**Selected passage**
One of these days surgical setups in this country and beyond are going to be simply too efficient. You’ll go in with an oddly specific request regarding your nose or eyebrows or incredibly wrinkly forehead. Then, as if by magic or prowess when wielding a scalpel, they’ll actually do precisely what you asked for. Unless you ask for something completely ridiculous, then they’ll turn you down and send you away for some much needed counselling. Of course you won’t be obligated to go but they’ll emphatically point you in the right direction.
But even if they iron out your face or whatever it was you thought you wanted it won’t turn out to indeed be what you needed in your heart of hearts. You’ll gaze at your newly modified face and it won’t be enough to soothe the raging turmoil of your soul. Or satisfy your bubbling narcissism. I always mix those two up. Apologies.

**Extracted information**
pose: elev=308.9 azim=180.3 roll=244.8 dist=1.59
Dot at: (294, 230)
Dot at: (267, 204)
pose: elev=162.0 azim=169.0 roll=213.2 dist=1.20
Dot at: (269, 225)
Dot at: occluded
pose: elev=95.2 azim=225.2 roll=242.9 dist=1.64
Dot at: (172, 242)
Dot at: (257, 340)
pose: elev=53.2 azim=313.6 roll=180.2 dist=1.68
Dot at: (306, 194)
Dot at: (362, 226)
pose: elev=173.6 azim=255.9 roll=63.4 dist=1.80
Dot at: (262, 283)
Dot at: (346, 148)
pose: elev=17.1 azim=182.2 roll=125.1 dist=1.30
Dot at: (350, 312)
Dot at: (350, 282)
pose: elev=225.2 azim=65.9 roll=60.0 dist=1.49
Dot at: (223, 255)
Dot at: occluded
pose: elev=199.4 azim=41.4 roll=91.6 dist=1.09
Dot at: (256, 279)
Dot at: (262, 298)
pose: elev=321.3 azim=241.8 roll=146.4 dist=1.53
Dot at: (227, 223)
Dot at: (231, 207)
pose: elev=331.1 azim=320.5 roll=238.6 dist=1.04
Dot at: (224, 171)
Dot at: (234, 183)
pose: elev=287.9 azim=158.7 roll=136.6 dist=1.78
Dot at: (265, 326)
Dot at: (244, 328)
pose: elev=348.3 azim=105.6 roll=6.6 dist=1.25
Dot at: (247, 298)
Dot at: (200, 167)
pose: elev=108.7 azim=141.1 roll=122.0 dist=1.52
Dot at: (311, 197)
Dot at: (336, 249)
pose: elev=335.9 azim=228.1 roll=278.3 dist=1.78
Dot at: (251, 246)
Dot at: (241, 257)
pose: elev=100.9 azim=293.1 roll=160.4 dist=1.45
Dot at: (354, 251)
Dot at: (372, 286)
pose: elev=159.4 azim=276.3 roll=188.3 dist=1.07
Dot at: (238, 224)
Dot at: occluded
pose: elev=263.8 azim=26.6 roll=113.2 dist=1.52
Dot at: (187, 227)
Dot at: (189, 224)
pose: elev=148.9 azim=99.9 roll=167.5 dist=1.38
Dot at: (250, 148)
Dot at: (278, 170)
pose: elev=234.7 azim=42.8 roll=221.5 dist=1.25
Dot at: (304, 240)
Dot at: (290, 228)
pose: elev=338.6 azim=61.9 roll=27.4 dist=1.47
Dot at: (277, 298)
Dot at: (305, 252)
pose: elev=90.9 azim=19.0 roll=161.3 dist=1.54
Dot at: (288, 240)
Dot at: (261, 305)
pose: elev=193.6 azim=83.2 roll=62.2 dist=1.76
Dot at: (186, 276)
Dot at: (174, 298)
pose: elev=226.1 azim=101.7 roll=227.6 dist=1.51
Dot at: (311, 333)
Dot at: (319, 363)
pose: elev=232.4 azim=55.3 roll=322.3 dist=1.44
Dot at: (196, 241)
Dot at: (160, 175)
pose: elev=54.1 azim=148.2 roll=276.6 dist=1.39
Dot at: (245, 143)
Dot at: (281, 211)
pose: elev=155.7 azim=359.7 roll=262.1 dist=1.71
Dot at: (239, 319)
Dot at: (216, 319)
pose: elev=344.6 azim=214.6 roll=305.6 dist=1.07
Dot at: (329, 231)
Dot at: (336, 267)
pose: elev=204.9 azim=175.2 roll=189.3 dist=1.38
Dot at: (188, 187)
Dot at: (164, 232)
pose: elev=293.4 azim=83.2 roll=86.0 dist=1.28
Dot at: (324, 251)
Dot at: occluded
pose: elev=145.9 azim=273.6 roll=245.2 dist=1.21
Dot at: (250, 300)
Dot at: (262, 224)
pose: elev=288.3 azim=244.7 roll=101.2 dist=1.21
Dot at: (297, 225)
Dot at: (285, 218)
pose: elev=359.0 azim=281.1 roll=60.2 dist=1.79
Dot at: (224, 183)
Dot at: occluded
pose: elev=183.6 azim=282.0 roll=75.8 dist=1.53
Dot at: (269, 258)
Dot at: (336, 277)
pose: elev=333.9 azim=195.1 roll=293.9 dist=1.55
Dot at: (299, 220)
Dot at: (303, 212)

**Tasks for this exercise**
1) Reproduce the part of the cosmetic surgery passage above from "One of these" to "two up. Apologies." word for word.
2) Carry on the cosmetic surgery passage from the point where it stops.

**Results of the exercise**
1)
One of these days surgical setups in this country and beyond are going to be simply too efficient. You’ll go in with an oddly specific request regarding your nose or eyebrows or incredibly wrinkly forehead. Then, as if by magic or prowess when wielding a scalpel, they’ll actually do precisely what you asked for. Unless you ask for something completely ridiculous, then they’ll turn you down and send you away for some much needed counselling. Of course you won’t be obligated to go but they’ll emphatically point you in the right direction.
But even if they iron out your face or whatever it was you thought you wanted it won’t turn out to indeed be what you needed in your heart of hearts. You’ll gaze at your newly modified face and it won’t be enough to soothe the raging turmoil of your soul. Or satisfy your bubbling narcissism. I always mix those two up. Apologies.

2)
So now’s the time for you to get on out there and satisfy your cravings for cut price cosmetic surgery. Otherwise you won’t be able to get even a mildly interesting story out of it. And there will be next to no chance of getting anything remotely in the region of compensation. Sure, your nose is basically not completely wonky but you could have an excellent massive payout to fund an incredible holiday in the Bahamas.
Now is quite clearly the time. We’re not at the very forefront of the trend so you’re rather less likely to die but the art is yet to be perfected. If you’ve ever felt the slightest urge to get lasers shot at your eyes it’s your moment. Make your eyes look like an anime cartoon. Completely recolour your skin. Absolutely no one will notice but you’ll feel so much better about your situation in life.